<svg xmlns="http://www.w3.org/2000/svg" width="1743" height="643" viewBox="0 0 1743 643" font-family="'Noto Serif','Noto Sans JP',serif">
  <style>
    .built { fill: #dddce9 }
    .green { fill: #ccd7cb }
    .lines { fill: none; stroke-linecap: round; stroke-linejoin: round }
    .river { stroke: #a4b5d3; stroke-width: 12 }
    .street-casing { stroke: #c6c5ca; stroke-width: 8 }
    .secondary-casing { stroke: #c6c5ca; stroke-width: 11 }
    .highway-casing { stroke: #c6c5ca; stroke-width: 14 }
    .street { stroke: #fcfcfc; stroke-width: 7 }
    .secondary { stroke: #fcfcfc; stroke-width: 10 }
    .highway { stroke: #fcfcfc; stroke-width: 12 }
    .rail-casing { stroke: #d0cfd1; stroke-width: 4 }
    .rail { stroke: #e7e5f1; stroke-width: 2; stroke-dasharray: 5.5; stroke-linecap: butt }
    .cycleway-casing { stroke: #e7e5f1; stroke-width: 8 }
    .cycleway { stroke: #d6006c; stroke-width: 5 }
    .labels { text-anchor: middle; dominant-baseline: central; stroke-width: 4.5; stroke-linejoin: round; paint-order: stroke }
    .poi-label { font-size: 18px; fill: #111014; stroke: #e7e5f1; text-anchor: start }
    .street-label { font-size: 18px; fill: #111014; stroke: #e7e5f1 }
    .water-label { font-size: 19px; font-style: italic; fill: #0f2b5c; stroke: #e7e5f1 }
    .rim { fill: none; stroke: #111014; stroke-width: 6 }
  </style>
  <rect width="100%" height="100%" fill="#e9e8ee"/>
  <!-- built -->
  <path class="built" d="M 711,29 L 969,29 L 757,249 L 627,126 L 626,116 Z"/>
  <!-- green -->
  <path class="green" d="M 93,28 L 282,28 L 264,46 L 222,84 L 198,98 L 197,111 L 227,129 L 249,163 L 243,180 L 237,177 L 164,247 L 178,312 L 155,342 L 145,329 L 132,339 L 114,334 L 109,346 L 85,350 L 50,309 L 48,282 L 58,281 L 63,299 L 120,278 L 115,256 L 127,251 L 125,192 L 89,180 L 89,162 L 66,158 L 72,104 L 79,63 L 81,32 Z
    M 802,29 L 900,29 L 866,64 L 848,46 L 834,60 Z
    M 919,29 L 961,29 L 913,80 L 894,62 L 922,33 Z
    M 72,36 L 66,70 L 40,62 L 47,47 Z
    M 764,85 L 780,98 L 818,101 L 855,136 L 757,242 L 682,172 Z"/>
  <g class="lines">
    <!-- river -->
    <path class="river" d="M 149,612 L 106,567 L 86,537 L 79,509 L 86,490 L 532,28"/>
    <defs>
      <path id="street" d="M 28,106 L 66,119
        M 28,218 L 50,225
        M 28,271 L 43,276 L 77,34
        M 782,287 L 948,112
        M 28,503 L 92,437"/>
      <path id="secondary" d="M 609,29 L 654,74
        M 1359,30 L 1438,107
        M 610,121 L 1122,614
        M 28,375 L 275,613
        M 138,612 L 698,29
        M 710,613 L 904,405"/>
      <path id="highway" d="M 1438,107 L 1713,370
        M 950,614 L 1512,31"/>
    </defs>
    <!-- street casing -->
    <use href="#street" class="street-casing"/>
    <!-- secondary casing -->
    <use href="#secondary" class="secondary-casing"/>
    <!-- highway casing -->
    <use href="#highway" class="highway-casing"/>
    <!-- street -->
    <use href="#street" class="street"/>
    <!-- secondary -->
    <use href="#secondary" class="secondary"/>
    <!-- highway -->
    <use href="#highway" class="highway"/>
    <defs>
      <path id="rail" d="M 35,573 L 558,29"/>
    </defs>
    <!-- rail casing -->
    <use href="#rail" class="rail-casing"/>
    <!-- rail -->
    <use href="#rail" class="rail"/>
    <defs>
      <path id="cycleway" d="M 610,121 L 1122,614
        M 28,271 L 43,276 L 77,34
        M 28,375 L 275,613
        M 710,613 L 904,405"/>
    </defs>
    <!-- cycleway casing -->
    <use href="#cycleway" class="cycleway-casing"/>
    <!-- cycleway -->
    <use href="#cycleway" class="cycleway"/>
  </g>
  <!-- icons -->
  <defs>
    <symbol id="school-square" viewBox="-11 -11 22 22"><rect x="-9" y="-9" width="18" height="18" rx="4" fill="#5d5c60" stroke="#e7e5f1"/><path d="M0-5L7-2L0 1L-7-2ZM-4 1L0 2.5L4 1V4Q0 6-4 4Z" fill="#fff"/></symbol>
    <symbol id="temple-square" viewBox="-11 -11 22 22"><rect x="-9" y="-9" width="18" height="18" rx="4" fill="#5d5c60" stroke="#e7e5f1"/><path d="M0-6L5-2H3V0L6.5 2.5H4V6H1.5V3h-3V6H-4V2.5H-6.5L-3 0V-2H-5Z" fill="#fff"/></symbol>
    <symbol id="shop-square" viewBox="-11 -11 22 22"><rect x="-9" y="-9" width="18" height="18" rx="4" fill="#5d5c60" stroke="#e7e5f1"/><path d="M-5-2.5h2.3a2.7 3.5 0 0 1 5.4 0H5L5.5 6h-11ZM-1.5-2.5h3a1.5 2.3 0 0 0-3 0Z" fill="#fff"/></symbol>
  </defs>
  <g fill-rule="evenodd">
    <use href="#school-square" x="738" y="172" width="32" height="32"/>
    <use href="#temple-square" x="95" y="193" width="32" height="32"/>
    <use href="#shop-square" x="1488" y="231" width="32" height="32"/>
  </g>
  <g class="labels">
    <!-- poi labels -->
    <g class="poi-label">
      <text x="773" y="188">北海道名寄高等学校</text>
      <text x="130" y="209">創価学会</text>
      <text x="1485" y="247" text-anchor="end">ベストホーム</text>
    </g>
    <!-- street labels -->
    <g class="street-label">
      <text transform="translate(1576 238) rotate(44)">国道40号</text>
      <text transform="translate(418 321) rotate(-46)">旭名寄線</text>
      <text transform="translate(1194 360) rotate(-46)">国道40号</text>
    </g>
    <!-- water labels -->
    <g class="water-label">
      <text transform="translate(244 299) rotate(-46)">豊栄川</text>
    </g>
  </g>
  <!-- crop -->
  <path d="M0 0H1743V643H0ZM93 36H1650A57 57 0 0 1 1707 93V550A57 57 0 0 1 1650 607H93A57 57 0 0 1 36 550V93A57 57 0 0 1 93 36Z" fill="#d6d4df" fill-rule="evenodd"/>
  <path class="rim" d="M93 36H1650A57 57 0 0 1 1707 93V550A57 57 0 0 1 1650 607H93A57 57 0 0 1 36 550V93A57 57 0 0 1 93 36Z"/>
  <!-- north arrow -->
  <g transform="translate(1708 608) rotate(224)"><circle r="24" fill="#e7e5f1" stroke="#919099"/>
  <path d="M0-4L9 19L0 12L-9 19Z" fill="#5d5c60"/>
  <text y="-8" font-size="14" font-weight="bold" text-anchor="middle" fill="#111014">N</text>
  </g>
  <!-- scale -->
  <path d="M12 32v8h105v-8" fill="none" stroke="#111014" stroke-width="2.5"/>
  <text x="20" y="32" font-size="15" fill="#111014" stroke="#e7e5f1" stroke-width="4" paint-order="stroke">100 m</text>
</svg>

※

= EXERCISE OBJECTIVE =
Please set down each of the entries above exactly as given.

= PROBLEM SOLUTION =
<svg xmlns="http://www.w3.org/2000/svg" width="1743" height="643" viewBox="0 0 1743 643" font-family="'Noto Serif','Noto Sans JP',serif">
  <style>
    .built { fill: #dddce9 }
    .green { fill: #ccd7cb }
    .lines { fill: none; stroke-linecap: round; stroke-linejoin: round }
    .river { stroke: #a4b5d3; stroke-width: 12 }
    .street-casing { stroke: #c6c5ca; stroke-width: 8 }
    .secondary-casing { stroke: #c6c5ca; stroke-width: 11 }
    .highway-casing { stroke: #c6c5ca; stroke-width: 14 }
    .street { stroke: #fcfcfc; stroke-width: 7 }
    .secondary { stroke: #fcfcfc; stroke-width: 10 }
    .highway { stroke: #fcfcfc; stroke-width: 12 }
    .rail-casing { stroke: #d0cfd1; stroke-width: 4 }
    .rail { stroke: #e7e5f1; stroke-width: 2; stroke-dasharray: 5.5; stroke-linecap: butt }
    .cycleway-casing { stroke: #e7e5f1; stroke-width: 8 }
    .cycleway { stroke: #d6006c; stroke-width: 5 }
    .labels { text-anchor: middle; dominant-baseline: central; stroke-width: 4.5; stroke-linejoin: round; paint-order: stroke }
    .poi-label { font-size: 18px; fill: #111014; stroke: #e7e5f1; text-anchor: start }
    .street-label { font-size: 18px; fill: #111014; stroke: #e7e5f1 }
    .water-label { font-size: 19px; font-style: italic; fill: #0f2b5c; stroke: #e7e5f1 }
    .rim { fill: none; stroke: #111014; stroke-width: 6 }
  </style>
  <rect width="100%" height="100%" fill="#e9e8ee"/>
  <!-- built -->
  <path class="built" d="M 711,29 L 969,29 L 757,249 L 627,126 L 626,116 Z"/>
  <!-- green -->
  <path class="green" d="M 93,28 L 282,28 L 264,46 L 222,84 L 198,98 L 197,111 L 227,129 L 249,163 L 243,180 L 237,177 L 164,247 L 178,312 L 155,342 L 145,329 L 132,339 L 114,334 L 109,346 L 85,350 L 50,309 L 48,282 L 58,281 L 63,299 L 120,278 L 115,256 L 127,251 L 125,192 L 89,180 L 89,162 L 66,158 L 72,104 L 79,63 L 81,32 Z
    M 802,29 L 900,29 L 866,64 L 848,46 L 834,60 Z
    M 919,29 L 961,29 L 913,80 L 894,62 L 922,33 Z
    M 72,36 L 66,70 L 40,62 L 47,47 Z
    M 764,85 L 780,98 L 818,101 L 855,136 L 757,242 L 682,172 Z"/>
  <g class="lines">
    <!-- river -->
    <path class="river" d="M 149,612 L 106,567 L 86,537 L 79,509 L 86,490 L 532,28"/>
    <defs>
      <path id="street" d="M 28,106 L 66,119
        M 28,218 L 50,225
        M 28,271 L 43,276 L 77,34
        M 782,287 L 948,112
        M 28,503 L 92,437"/>
      <path id="secondary" d="M 609,29 L 654,74
        M 1359,30 L 1438,107
        M 610,121 L 1122,614
        M 28,375 L 275,613
        M 138,612 L 698,29
        M 710,613 L 904,405"/>
      <path id="highway" d="M 1438,107 L 1713,370
        M 950,614 L 1512,31"/>
    </defs>
    <!-- street casing -->
    <use href="#street" class="street-casing"/>
    <!-- secondary casing -->
    <use href="#secondary" class="secondary-casing"/>
    <!-- highway casing -->
    <use href="#highway" class="highway-casing"/>
    <!-- street -->
    <use href="#street" class="street"/>
    <!-- secondary -->
    <use href="#secondary" class="secondary"/>
    <!-- highway -->
    <use href="#highway" class="highway"/>
    <defs>
      <path id="rail" d="M 35,573 L 558,29"/>
    </defs>
    <!-- rail casing -->
    <use href="#rail" class="rail-casing"/>
    <!-- rail -->
    <use href="#rail" class="rail"/>
    <defs>
      <path id="cycleway" d="M 610,121 L 1122,614
        M 28,271 L 43,276 L 77,34
        M 28,375 L 275,613
        M 710,613 L 904,405"/>
    </defs>
    <!-- cycleway casing -->
    <use href="#cycleway" class="cycleway-casing"/>
    <!-- cycleway -->
    <use href="#cycleway" class="cycleway"/>
  </g>
  <!-- icons -->
  <defs>
    <symbol id="school-square" viewBox="-11 -11 22 22"><rect x="-9" y="-9" width="18" height="18" rx="4" fill="#5d5c60" stroke="#e7e5f1"/><path d="M0-5L7-2L0 1L-7-2ZM-4 1L0 2.5L4 1V4Q0 6-4 4Z" fill="#fff"/></symbol>
    <symbol id="temple-square" viewBox="-11 -11 22 22"><rect x="-9" y="-9" width="18" height="18" rx="4" fill="#5d5c60" stroke="#e7e5f1"/><path d="M0-6L5-2H3V0L6.5 2.5H4V6H1.5V3h-3V6H-4V2.5H-6.5L-3 0V-2H-5Z" fill="#fff"/></symbol>
    <symbol id="shop-square" viewBox="-11 -11 22 22"><rect x="-9" y="-9" width="18" height="18" rx="4" fill="#5d5c60" stroke="#e7e5f1"/><path d="M-5-2.5h2.3a2.7 3.5 0 0 1 5.4 0H5L5.5 6h-11ZM-1.5-2.5h3a1.5 2.3 0 0 0-3 0Z" fill="#fff"/></symbol>
  </defs>
  <g fill-rule="evenodd">
    <use href="#school-square" x="738" y="172" width="32" height="32"/>
    <use href="#temple-square" x="95" y="193" width="32" height="32"/>
    <use href="#shop-square" x="1488" y="231" width="32" height="32"/>
  </g>
  <g class="labels">
    <!-- poi labels -->
    <g class="poi-label">
      <text x="773" y="188">北海道名寄高等学校</text>
      <text x="130" y="209">創価学会</text>
      <text x="1485" y="247" text-anchor="end">ベストホーム</text>
    </g>
    <!-- street labels -->
    <g class="street-label">
      <text transform="translate(1576 238) rotate(44)">国道40号</text>
      <text transform="translate(418 321) rotate(-46)">旭名寄線</text>
      <text transform="translate(1194 360) rotate(-46)">国道40号</text>
    </g>
    <!-- water labels -->
    <g class="water-label">
      <text transform="translate(244 299) rotate(-46)">豊栄川</text>
    </g>
  </g>
  <!-- crop -->
  <path d="M0 0H1743V643H0ZM93 36H1650A57 57 0 0 1 1707 93V550A57 57 0 0 1 1650 607H93A57 57 0 0 1 36 550V93A57 57 0 0 1 93 36Z" fill="#d6d4df" fill-rule="evenodd"/>
  <path class="rim" d="M93 36H1650A57 57 0 0 1 1707 93V550A57 57 0 0 1 1650 607H93A57 57 0 0 1 36 550V93A57 57 0 0 1 93 36Z"/>
  <!-- north arrow -->
  <g transform="translate(1708 608) rotate(224)"><circle r="24" fill="#e7e5f1" stroke="#919099"/>
  <path d="M0-4L9 19L0 12L-9 19Z" fill="#5d5c60"/>
  <text y="-8" font-size="14" font-weight="bold" text-anchor="middle" fill="#111014">N</text>
  </g>
  <!-- scale -->
  <path d="M12 32v8h105v-8" fill="none" stroke="#111014" stroke-width="2.5"/>
  <text x="20" y="32" font-size="15" fill="#111014" stroke="#e7e5f1" stroke-width="4" paint-order="stroke">100 m</text>
</svg>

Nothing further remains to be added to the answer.